Context Window Management

When to manage context, how context rot degrades agents before you hit any limit, and the full strategy stack — server-side compaction, context editing, trimming, and summarization — with cost math and production failure modes.

Quick Reference

  • Context rot: model recall degrades non-linearly past ~60% utilization — more tokens is not always better
  • 1M context windows are standard on Opus 4.6/4.7 and Sonnet 4.6 at no premium — don't manage what you don't need to
  • Server-side compaction (compact_20260112 beta) is Anthropic's recommended approach for long-running conversations
  • Context editing (context-management-2025-06-27 beta) clears tool results and thinking blocks server-side — no client state sync needed
  • LangMem SummarizationNode is the production-grade LangGraph equivalent of hand-rolled summarization
  • trim_messages() triggers on token count, not message count — a single tool result can be 5K tokens
  • Compaction adds one extra LLM sampling step; build the cost into your budget before enabling it
  • Use the token counting API (free) to measure utilization before every turn — your alerting gate should fire at 60%

When Context Management Matters

The first question is whether you need active context management at all.

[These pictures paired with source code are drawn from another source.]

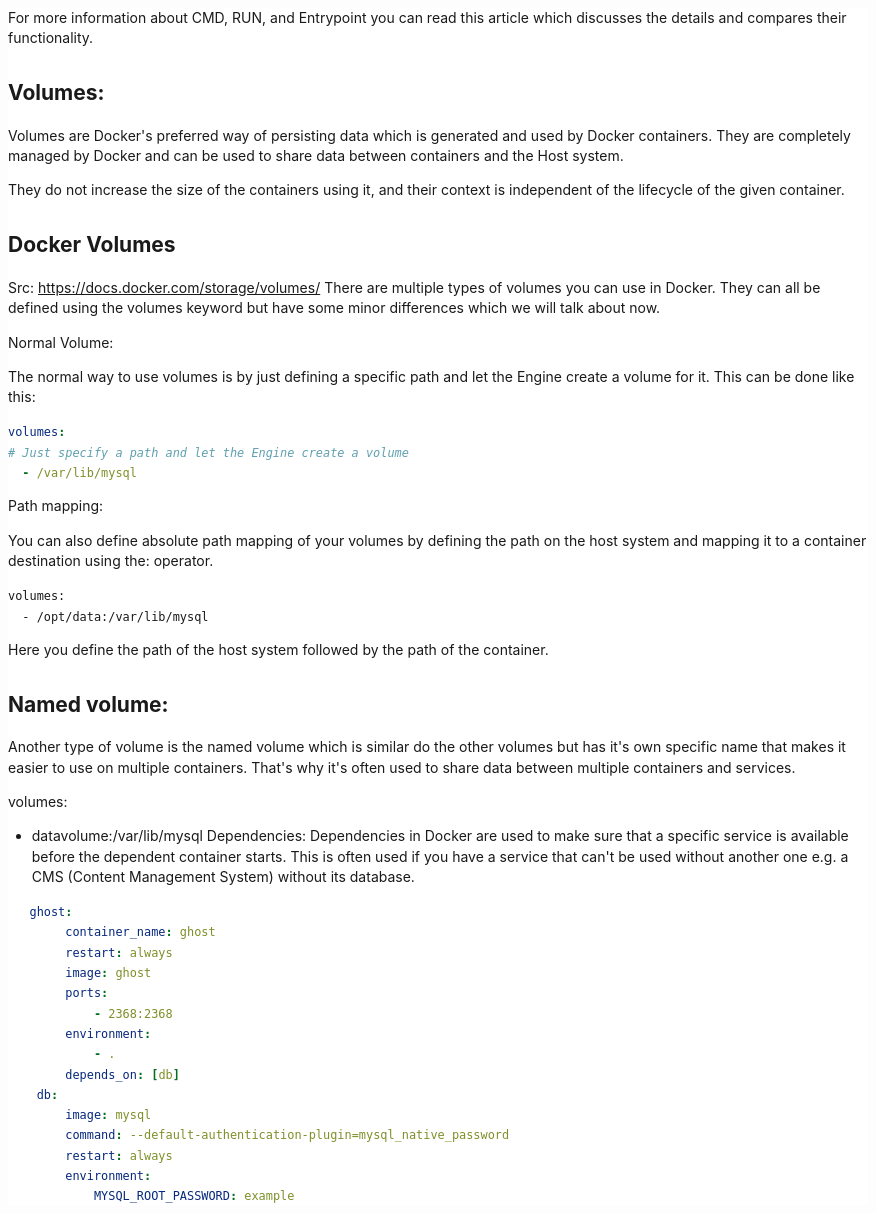 For more information about CMD, RUN, and Entrypoint you can read this article which discusses the details and compares their functionality.

Volumes:
-------
Volumes are Docker's preferred way of persisting data which is generated and used by Docker containers. They are completely managed by Docker and can be used to share data between containers and the Host system.

They do not increase the size of the containers using it, and their context is independent of the lifecycle of the given container.

Docker Volumes
------------
Src: https://docs.docker.com/storage/volumes/
There are multiple types of volumes you can use in Docker. They can all be defined using the volumes keyword but have some minor differences which we will talk about now.

Normal Volume:

The normal way to use volumes is by just defining a specific path and let the Engine create a volume for it. This can be done like this:
```yaml
volumes:
# Just specify a path and let the Engine create a volume
  - /var/lib/mysql
```  
Path mapping:

You can also define absolute path mapping of your volumes by defining the path on the host system and mapping it to a container destination using the: operator.
```
volumes:
  - /opt/data:/var/lib/mysql
```  
Here you define the path of the host system followed by the path of the container.

Named volume:
------------
Another type of volume is the named volume which is similar do the other volumes but has it's own specific name that makes it easier to use on multiple containers. That's why it's often used to share data between multiple containers and services.

volumes:
  - datavolume:/var/lib/mysql
Dependencies:
Dependencies in Docker are used to make sure that a specific service is available before the dependent container starts. This is often used if you have a service that can't be used without another one e.g. a CMS (Content Management System) without its database.
```yaml
   ghost:
        container_name: ghost
        restart: always
        image: ghost
        ports:
            - 2368:2368
        environment:
            - .
        depends_on: [db]
    db:
        image: mysql
        command: --default-authentication-plugin=mysql_native_password
        restart: always
        environment:
            MYSQL_ROOT_PASSWORD: example
```            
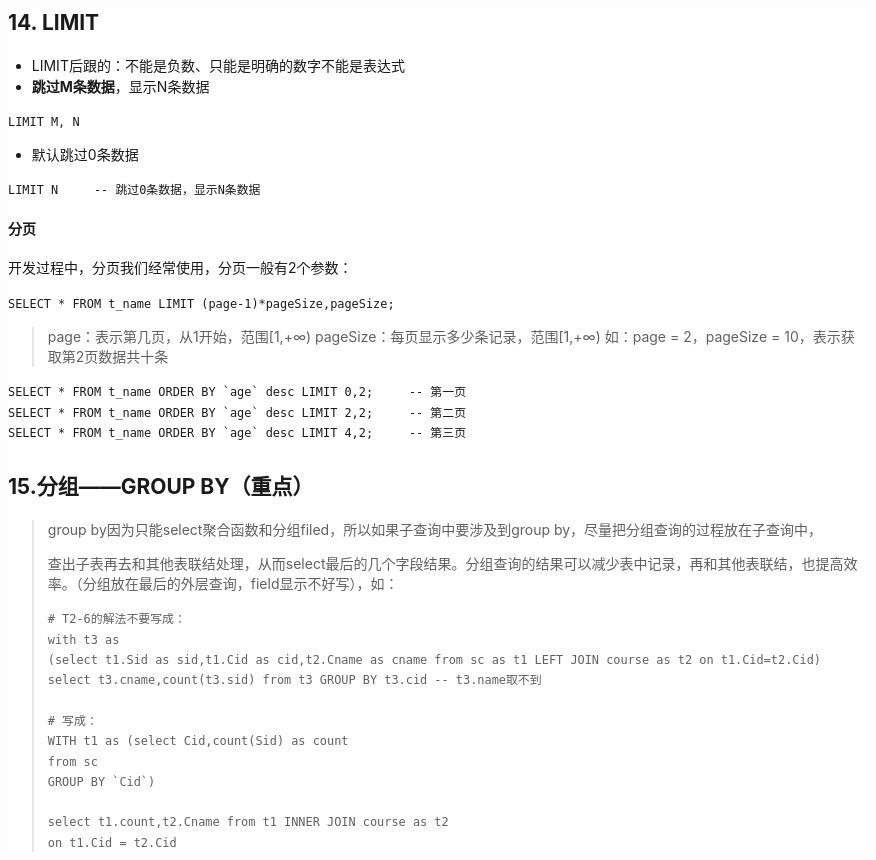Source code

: ## 14. LIMIT

* LIMIT后跟的：不能是负数、只能是明确的数字不能是表达式
* **跳过M条数据**，显示N条数据

```mysql
LIMIT M, N
```

* 默认跳过0条数据

```mysql
LIMIT N		-- 跳过0条数据，显示N条数据
```

#### 分页

开发过程中，分页我们经常使用，分页一般有2个参数：

```mysql
SELECT * FROM t_name LIMIT (page-1)*pageSize,pageSize;
```

> page：表示第几页，从1开始，范围[1,+∞)
> pageSize：每页显示多少条记录，范围[1,+∞)
> 如：page = 2，pageSize = 10，表示获取第2页数据共十条  

```mysql
SELECT * FROM t_name ORDER BY `age` desc LIMIT 0,2;		-- 第一页
SELECT * FROM t_name ORDER BY `age` desc LIMIT 2,2;		-- 第二页
SELECT * FROM t_name ORDER BY `age` desc LIMIT 4,2;		-- 第三页
```



## 15.分组——GROUP BY（重点）

> group by因为只能select聚合函数和分组filed，所以如果子查询中要涉及到group by，尽量把分组查询的过程放在子查询中，
>
> 查出子表再去和其他表联结处理，从而select最后的几个字段结果。分组查询的结果可以减少表中记录，再和其他表联结，也提高效率。（分组放在最后的外层查询，field显示不好写），如：
>
> ```mysql
> # T2-6的解法不要写成：
> with t3 as 
> (select t1.Sid as sid,t1.Cid as cid,t2.Cname as cname from sc as t1 LEFT JOIN course as t2 on t1.Cid=t2.Cid)
> select t3.cname,count(t3.sid) from t3 GROUP BY t3.cid	-- t3.name取不到
> 
> # 写成：
> WITH t1 as (select Cid,count(Sid) as count
> from sc
> GROUP BY `Cid`)
> 
> select t1.count,t2.Cname from t1 INNER JOIN course as t2 
> on t1.Cid = t2.Cid
> ```
>
> 
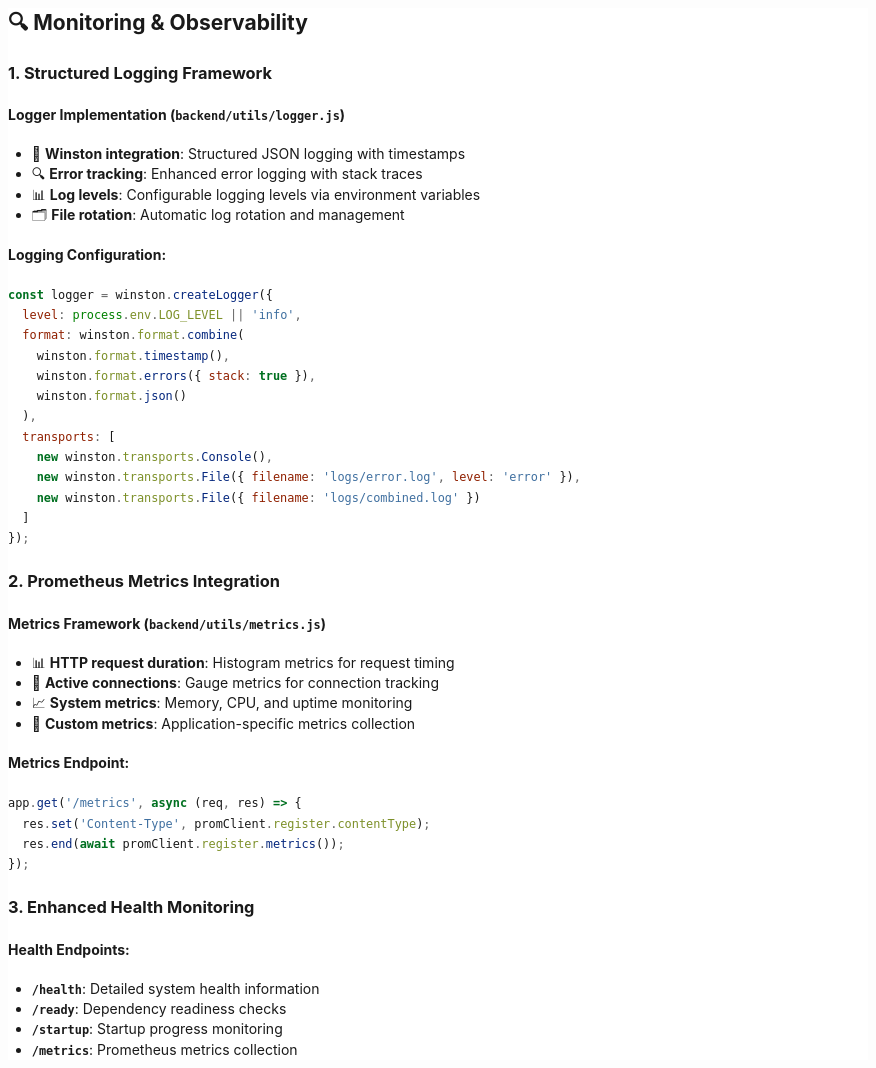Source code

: ## 🔍 Monitoring & Observability

### 1. Structured Logging Framework

#### Logger Implementation (`backend/utils/logger.js`)
- 📝 **Winston integration**: Structured JSON logging with timestamps
- 🔍 **Error tracking**: Enhanced error logging with stack traces
- 📊 **Log levels**: Configurable logging levels via environment variables
- 🗂️ **File rotation**: Automatic log rotation and management

#### Logging Configuration:
```javascript
const logger = winston.createLogger({
  level: process.env.LOG_LEVEL || 'info',
  format: winston.format.combine(
    winston.format.timestamp(),
    winston.format.errors({ stack: true }),
    winston.format.json()
  ),
  transports: [
    new winston.transports.Console(),
    new winston.transports.File({ filename: 'logs/error.log', level: 'error' }),
    new winston.transports.File({ filename: 'logs/combined.log' })
  ]
});
```

### 2. Prometheus Metrics Integration

#### Metrics Framework (`backend/utils/metrics.js`)
- 📊 **HTTP request duration**: Histogram metrics for request timing
- 🔗 **Active connections**: Gauge metrics for connection tracking
- 📈 **System metrics**: Memory, CPU, and uptime monitoring
- 🎯 **Custom metrics**: Application-specific metrics collection

#### Metrics Endpoint:
```javascript
app.get('/metrics', async (req, res) => {
  res.set('Content-Type', promClient.register.contentType);
  res.end(await promClient.register.metrics());
});
```

### 3. Enhanced Health Monitoring

#### Health Endpoints:
- **`/health`**: Detailed system health information
- **`/ready`**: Dependency readiness checks
- **`/startup`**: Startup progress monitoring
- **`/metrics`**: Prometheus metrics collection
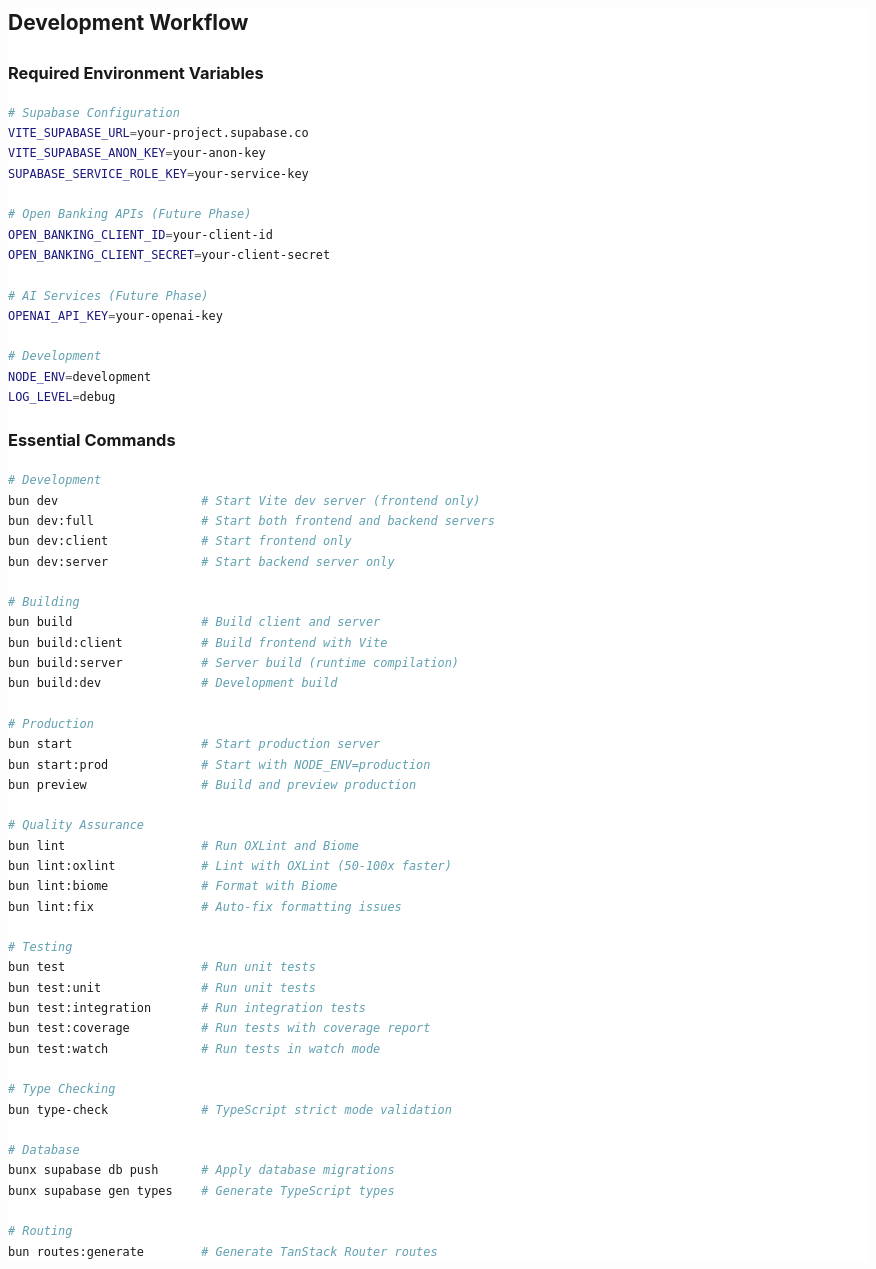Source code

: ## Development Workflow

### Required Environment Variables
```bash
# Supabase Configuration
VITE_SUPABASE_URL=your-project.supabase.co
VITE_SUPABASE_ANON_KEY=your-anon-key
SUPABASE_SERVICE_ROLE_KEY=your-service-key

# Open Banking APIs (Future Phase)
OPEN_BANKING_CLIENT_ID=your-client-id
OPEN_BANKING_CLIENT_SECRET=your-client-secret

# AI Services (Future Phase)
OPENAI_API_KEY=your-openai-key

# Development
NODE_ENV=development
LOG_LEVEL=debug
```

### Essential Commands
```bash
# Development
bun dev                    # Start Vite dev server (frontend only)
bun dev:full               # Start both frontend and backend servers
bun dev:client             # Start frontend only
bun dev:server             # Start backend server only

# Building
bun build                  # Build client and server
bun build:client           # Build frontend with Vite
bun build:server           # Server build (runtime compilation)
bun build:dev              # Development build

# Production
bun start                  # Start production server
bun start:prod             # Start with NODE_ENV=production
bun preview                # Build and preview production

# Quality Assurance
bun lint                   # Run OXLint and Biome
bun lint:oxlint            # Lint with OXLint (50-100x faster)
bun lint:biome             # Format with Biome
bun lint:fix               # Auto-fix formatting issues

# Testing
bun test                   # Run unit tests
bun test:unit              # Run unit tests
bun test:integration       # Run integration tests
bun test:coverage          # Run tests with coverage report
bun test:watch             # Run tests in watch mode

# Type Checking
bun type-check             # TypeScript strict mode validation

# Database
bunx supabase db push      # Apply database migrations
bunx supabase gen types    # Generate TypeScript types

# Routing
bun routes:generate        # Generate TanStack Router routes

```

Claude Opus 4.7, Opus 4.6, and Sonnet 4.6 all include a 1M-token context window at standard pricing — no surcharge. A 1M-token window holds roughly 3,000 pages of text. If your agent runs sessions under 15 minutes with light tool use, it may never approach 60% utilization, and implementing trim_messages or compaction just adds latency and complexity for no benefit.

SignalImplication
Sessions consistently under 200K tokensNo management needed — monitor and revisit at 400K
Heavy tool use (≥5 search/retrieval calls per session)Tool results are the primary budget risk — enable context editing
Sessions run >20 minutes or >30 turnsContext rot becomes measurable — enable compaction
Using extended thinking (claude-opus-4-7)Thinking blocks are stripped automatically by the API — don't manually manage them
Cost is primary constraint, not latencyMonitor input tokens per turn — at $3/MTok, 600K input tokens = $1.80/turn on Sonnet 4.6
Context awareness is built in for Claude 4.5+ models

Claude Sonnet 4.6, Sonnet 4.5, and Haiku 4.5 receive internal token budget tracking: the model is told its total window and receives a remaining-token update after each tool call. This doesn't replace active management, but it means these models won't generate runaway output that blows the limit — they'll self-regulate.